* [PROBLEM TO SOLVE]:
Every line in the data below that includes "source" belongs in the answer, copied as it stands.

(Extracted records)
◇ ◇ ◇ ◇ ◇ ◇ ◇

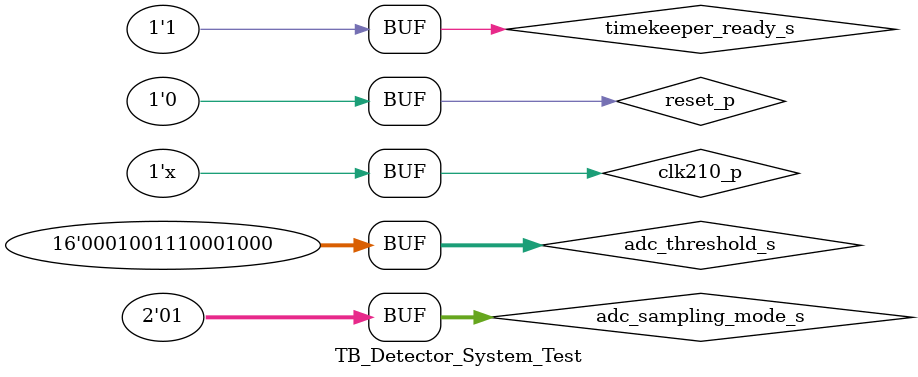
<source format=v>
`timescale 1ns / 1ps


module TB_Detector_System_Test(

    );
    
    
    reg                 clk210_p    = 1'b0;
    reg                 reset_p     = 1'b0;
    
    wire                adc_cnv_s;
    wire                adc_sck_s;
    wire                adc_sdo_s;
    
    wire        [15:0]  adc_data_in_p;
    wire                timekeeper_ready_s;
    wire        [ 1:0]  adc_sampling_mode_s;
    wire        [63:0]  timekeeper_time_s;
    wire        [15:0]  adc_threshold_s;
    wire        [15:0]  adc_1_current_data_p;
    
    //-----------------------------------------------------------------------//
    // Assignments
    //-----------------------------------------------------------------------//
    assign              adc_sampling_mode_s     = 2'b01;
    assign              timekeeper_ready_s      = 1'b1;
    assign              adc_threshold_s         = 16'd5000;
    
    always # 2.3809523 clk210_p <= ~clk210_p; // 210 MHz clock
    
    
    
	initial
		begin
			reset_p			<= 1'b1;
			#1000
			reset_p			<= 1'b0;
		end
    
    Detector_Top Detector_Top_inst(
    .clk210_p                   (clk210_p),
    .reset_p                    (reset_p),
    .adc_1_cnv_p                (adc_cnv_s),
    .adc_1_sck_p                (adc_sck_s),
    .adc_1_sdo_p                (adc_sdo_s),
    .adc_1_current_data_p       (adc_1_current_data_p),
    .timekeeper_time_p          (timekeeper_time_s),
    .timekeeper_ready_p         (timekeeper_ready_s),
    .adc_threshold_p            (adc_threshold_s),
    .adc_sampling_mode_p        (adc_sampling_mode_s)
    );
    
    
    Clock_Synchronization_Top Clock_Synchronization_inst(
    .clk210_p               (clk210_p),                 // INPUT  -  1 bit  - 210 MHz clock
	.reset_p                (reset_p),                  // INPUT  -  1 bit  - reset
	.timekeeper_time_p      (timekeeper_time_s),        // OUTPUT - 64 bits - time
	.timekeeper_ready_p     (timekeeper_ready_s)        // OUTPUT -  1 bit  - timekeeper is ready
    );
    
    TB_adc_model ADC_model_inst(
    .reset_p                (reset_p),                  // INPUT  -  1 bit  - reset
    .cnv_p                  (adc_cnv_s),                // INPUT  -  1 bit  - cnv for ADC
    .sdo_p                  (adc_sdo_s),                // OUTPUT -  1 bit  - data from the ADC model    
    .sck_p                  (adc_sck_s)                 // INPUT  -  1 bit  - SCK
    );
    
    
    
    
    
endmodule

</source>
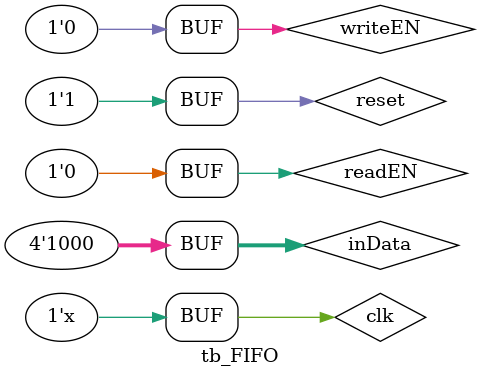
<source format=sv>
`timescale 1ns / 1ps


 
module tb_FIFO();

    parameter DATA_WIDTH =  4      ;
    parameter ADDR_WIDTH =  2      ; 
    parameter CLK_PERIOD = 20      ; 	// 50 MHz

    reg                   clk      ;
    reg			  reset	   ;
    reg			  readEN   ;
    reg			  writeEN  ;
    reg	[DATA_WIDTH-1:0]  inData   ;


initial begin : init
	clk     = 1'b1 ;
	reset   = 1'b1 ;
	inData  = '0   ;
	writeEN = 1'b0 ;
	readEN  = 1'b0 ;
end
 

always #10 	clk = ~clk ;


initial begin : RESET
	for(int i = 0; i < 5; i++) begin
		reset = 1'b0 ;
		#CLK_PERIOD ;	
	end
	reset = 1'b1 ;
end


initial begin : WRITE
	for(int i = 0; i < 6; i++) begin
		#CLK_PERIOD ;	
	end
	writeEN = 1'b1 ;
	inData = 4'b1011;                                                                  // B
	#CLK_PERIOD writeEN = 1'b0;
	
	for(int i = 0; i < 85; i++) begin
		#CLK_PERIOD ;	
	end

	for(int i = 0; i < 6; i++) begin
		#CLK_PERIOD ;	
	end
	writeEN = 1'b1 ;
	inData = 4'b1111;                                                                  // F
	#CLK_PERIOD writeEN = 1'b0;

	for(int i = 0; i < 6; i++) begin
		#CLK_PERIOD ;	
	end
	writeEN = 1'b1 ;
	inData = 4'b1110;                                                                  // E
	#CLK_PERIOD writeEN = 1'b0;

	for(int i = 0; i < 6; i++) begin
		#CLK_PERIOD ;	
	end
	writeEN = 1'b1 ;
	inData = 4'b0101;                                                                  // 5
	#CLK_PERIOD writeEN = 1'b0;

	for(int i = 0; i < 6; i++) begin
		#CLK_PERIOD ;	
	end
	writeEN = 1'b1 ;
	inData = 4'b1010;                                                                  // A
	#CLK_PERIOD writeEN = 1'b0;

	for(int i = 0; i < 6; i++) begin
		#CLK_PERIOD ;	
	end
	writeEN = 1'b1 ;
	inData = 4'b1000;                                                                  // 8  --> ERROR raise
	#CLK_PERIOD writeEN = 1'b0;
end



initial begin : READ
	for(int i = 0; i < 12; i++) begin
		#CLK_PERIOD ;	
	end
	readEN = 1'b1 ;                                                                        // #1              
	#CLK_PERIOD readEN = 1'b0 ;

	for(int i = 0; i < 8; i++) begin
		#CLK_PERIOD ;	
	end 
	readEN = 1'b1 ;                                                                        // #2             
	#CLK_PERIOD readEN = 1'b0 ;

	for(int i = 0; i < 8; i++) begin
		#CLK_PERIOD ;	
	end
	readEN = 1'b1 ;                                                                        // #3              
	#CLK_PERIOD readEN = 1'b0 ;

	for(int i = 0; i < 8; i++) begin
		#CLK_PERIOD ;	
	end
	readEN = 1'b1 ;                                                                        // #4              
	#CLK_PERIOD readEN = 1'b0 ;

	for(int i = 0; i < 8; i++) begin
		#CLK_PERIOD ;	
	end
	readEN = 1'b1 ;                                                                        // #5              
	#CLK_PERIOD readEN = 1'b0 ;

	for(int i = 0; i < 8; i++) begin
		#CLK_PERIOD ;	
	end
	readEN = 1'b1 ;                                                                        // #6              
	#CLK_PERIOD readEN = 1'b0 ;

	for(int i = 0; i < 8; i++) begin
		#CLK_PERIOD ;	
	end
	readEN = 1'b1 ;                                                                        // #7              
	#CLK_PERIOD readEN = 1'b0 ;

	for(int i = 0; i < 8; i++) begin
		#CLK_PERIOD ;	
	end
	readEN = 1'b1 ;                                                                        // #8              
	#CLK_PERIOD readEN = 1'b0 ;


	for(int i = 0; i < 8; i++) begin
		#CLK_PERIOD ;	
	end
	readEN = 1'b1 ;                                                                        // #9           --> ERROR raise       
	#CLK_PERIOD readEN = 1'b0 ;

	for(int i = 0; i < 8; i++) begin
		#CLK_PERIOD ;	
	end
	readEN = 1'b1 ;                                                                        // #10          --> ERROR raise                     
	#CLK_PERIOD readEN = 1'b0 ;
	
	for(int i = 0; i < 55; i++) begin
		#CLK_PERIOD ;	
	end
	readEN = 1'b1 ;                                                                        // #1              
	#CLK_PERIOD readEN = 1'b0 ;
	
	for(int i = 0; i < 8; i++) begin
		#CLK_PERIOD ;	
	end 
	readEN = 1'b1 ;                                                                        // #2             
	#CLK_PERIOD readEN = 1'b0 ;

	for(int i = 0; i < 8; i++) begin
		#CLK_PERIOD ;	
	end
	readEN = 1'b1 ;                                                                        // #3              
	#CLK_PERIOD readEN = 1'b0 ;
	
	for(int i = 0; i < 8; i++) begin
		#CLK_PERIOD ;	
	end
	readEN = 1'b1 ;                                                                        // #3              
	#CLK_PERIOD readEN = 1'b0 ;
	
	for(int i = 0; i < 8; i++) begin
		#CLK_PERIOD ;	
	end
	readEN = 1'b1 ;                                                                        // #3              
	#CLK_PERIOD readEN = 1'b0 ;
	
	for(int i = 0; i < 8; i++) begin
		#CLK_PERIOD ;	
	end
	readEN = 1'b1 ;                                                                        // #3              
	#CLK_PERIOD readEN = 1'b0 ;
	
	for(int i = 0; i < 8; i++) begin
		#CLK_PERIOD ;	
	end
	readEN = 1'b1 ;                                                                        // #3              
	#CLK_PERIOD readEN = 1'b0 ;
	
	for(int i = 0; i < 8; i++) begin
		#CLK_PERIOD ;	
	end
	readEN = 1'b1 ;                                                                        // #3              
	#CLK_PERIOD readEN = 1'b0 ;
	
	for(int i = 0; i < 8; i++) begin
		#CLK_PERIOD ;	
	end
	readEN = 1'b1 ;                                                                        // #3              
	#CLK_PERIOD readEN = 1'b0 ;
end



inFIFO u_fifo (
    .inClock       (clk)   	,
    .inReset       (reset) 	,    
    .inReadEnable  (readEN)   	,
    .inWriteEnable (writeEN)  	, 
    .inData        (inData)     ,
    
    .outWriteCount ()  		,   
    .outReadCount  ()   	,
    .outReadError  ()   	,
    .outWriteError ()  		,
    .outFull       ()        	,
    .outEmpty      ()       	,
    .outAlmostEmpty() 		,
    .outAlmostFull ()  		,
    .outDone       ()        	,
    .outData       ()
    ) ;


/*
AMBA #() cpu(
    .PCLK    (PCLK   ),
    .PRESET  (PRESET ),
    .PENABLE (PENABLE),
    .PnR_W   (PnR_W  ),
    .PWDATA  (PWDATA ),
    .PADDR   (PADDR  ),
    .PREADY  (PREADY ),
    .PRDATA  (PRDATA )
) ;
*/

endmodule


</source>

◇ ◇ ◇ ◇ ◇ ◇ ◇

* [ANSWER SPACE]:
<source format=v>
</source>
<source format=sv>
</source>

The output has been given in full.